- _What is expected_: Retype every line of the records below word for word, leaving the pictures out of your answer.

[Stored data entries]
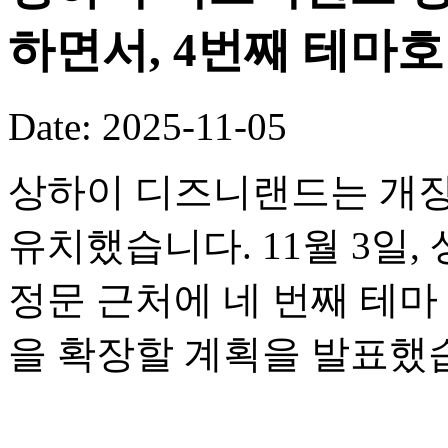
하면서, 4번째 테마
Date: 2025-11-05
상하이 디즈니랜드는 개장
유치했습니다. 11월 3일
정문 근처에 네 번째 테
을 확장할 계획을 발표했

- _Result for this exercise_:
하면서, 4번째 테마
Date: 2025-11-05
상하이 디즈니랜드는 개장
유치했습니다. 11월 3일
정문 근처에 네 번째 테
을 확장할 계획을 발표했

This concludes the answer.